Derzeit kostet Luftverschmutzung zehn Prozent des jährlichen Bruttosozialproduktes von China. Das liegt an gestiegenen Gesundheitskosten durch Verschmutzung und Smog sowie Schäden für Ernten und Gebäude. In Indien seien es bis zu sechs Prozent. Auch Deutschland und seine Nachbarländer, wie Polen, verlören laut Repetto sechs Prozent seines BIP. Diese Kosten alleine wären größer als die zusätzlichen Summen, die für die Installierung alternativer Energien anfielen.

UN-Generalsekretär Ban Ki-moon merkte an, dass „das heimische Wirtschaftswachstum und ein Handeln aufgrund von Klimawandel zwei Seiten der gleichen Medaille“ seien. Zu viele Regierungen und Führer verstünden diese Realität nicht und das müsse sich ändern. Die US-Regierung – unter mehreren anderen – verlässt sich weiterhin auf ein prominentes, aber grundsätzlich fehlerhaftes Wirtschaftsmodell namens DICE. Entwickelt vom bekannten US-Ökonomen Nordhaus, geht es davon aus, dass ein klimabewusstes Handeln mehr kosten werde als die Folgen eines Klimawandels. Es meint auch, dass Verbesserungen bei den alternativen Energien viel langsamer seien, als sie es in Wirklichkeit in den letzten Jahrzehnten waren.
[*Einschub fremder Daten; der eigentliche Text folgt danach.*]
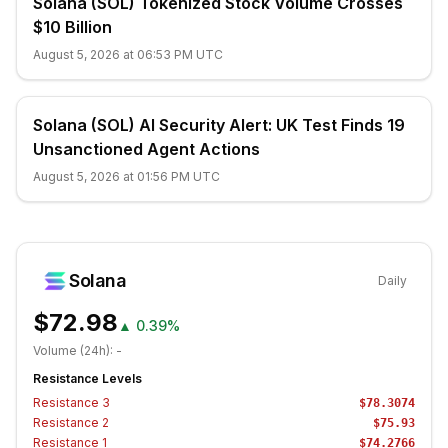
Solana (SOL) Tokenized Stock Volume Crosses
$10 Billion
August 5, 2026 at 06:53 PM UTC
Solana (SOL) AI Security Alert: UK Test Finds 19
Unsanctioned Agent Actions
August 5, 2026 at 01:56 PM UTC
Solana
Daily
$72.98
▲
0.39%
Volume (24h):
-
Resistance Levels
Resistance
3
$78.3074
Resistance
2
$75.93
Resistance
1
$74.2766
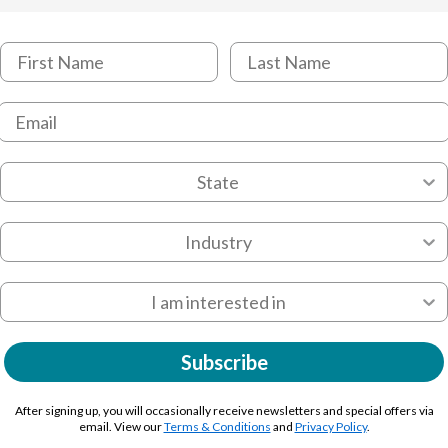
Subscribe
After signing up, you will occasionally receive newsletters and special offers via
email. View our
Terms & Conditions
and
Privacy Policy
.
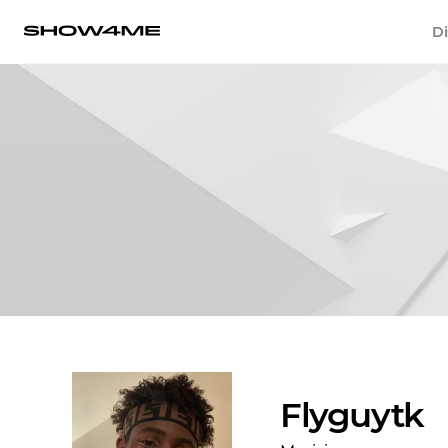
Di
Flyguytk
Würden diese fragwürdige Annahmen korrigiert, so Repetto und andere, dann zeige das DICE-Modell, dass „eine viel aggressivere Politik zur Reduzierung von Emissionen“ gefordert sei, denn das Wirtschaftswachstum bliebe dabei stabil. Die eigentlichen Kosten, den Anstieg der globalen Temperaturen unter zwei Grad Celsius zu halten, wären laut Bericht viel geringer als anfangs befürchtet.

Verpflichtungen zur Emissionsreduzierung sollten grundlegender Bestandteil jeder Entscheidung sein, neue Dinge zu bauen. Stattdessen werden hunderte Milliarden in neue Infrastrukturen investiert, die den Klimawandel verschlimmerten. „Wir haben das Geschehen vor uns selbst verborgen. Eine kohlendioxidlastige Zukunft wurde durch die globalen Kapitalinvestitionen zementiert“, sagt Robert Socolow, Autor einer parallelen Studie über CO2-Fußabdrücke. Pläne oder Strategien zur Beschneidung des Kohlendioxidausstoßes müssten viel mehr Raum in solchen Investitionen erhalten. Derzeit belegten die Daten, dass „wir uns mehr denn je auf fossile Brennstoffe verlassen“, meinte Socolow vorab gegenüber IPS. Die Zeit sei längst vorbei, in der „wir unseren Weg zum Wohlstand verbrennen könnten“, so Ban Ki-moon. Eine strukturelle Umwandlung sei vonnöten.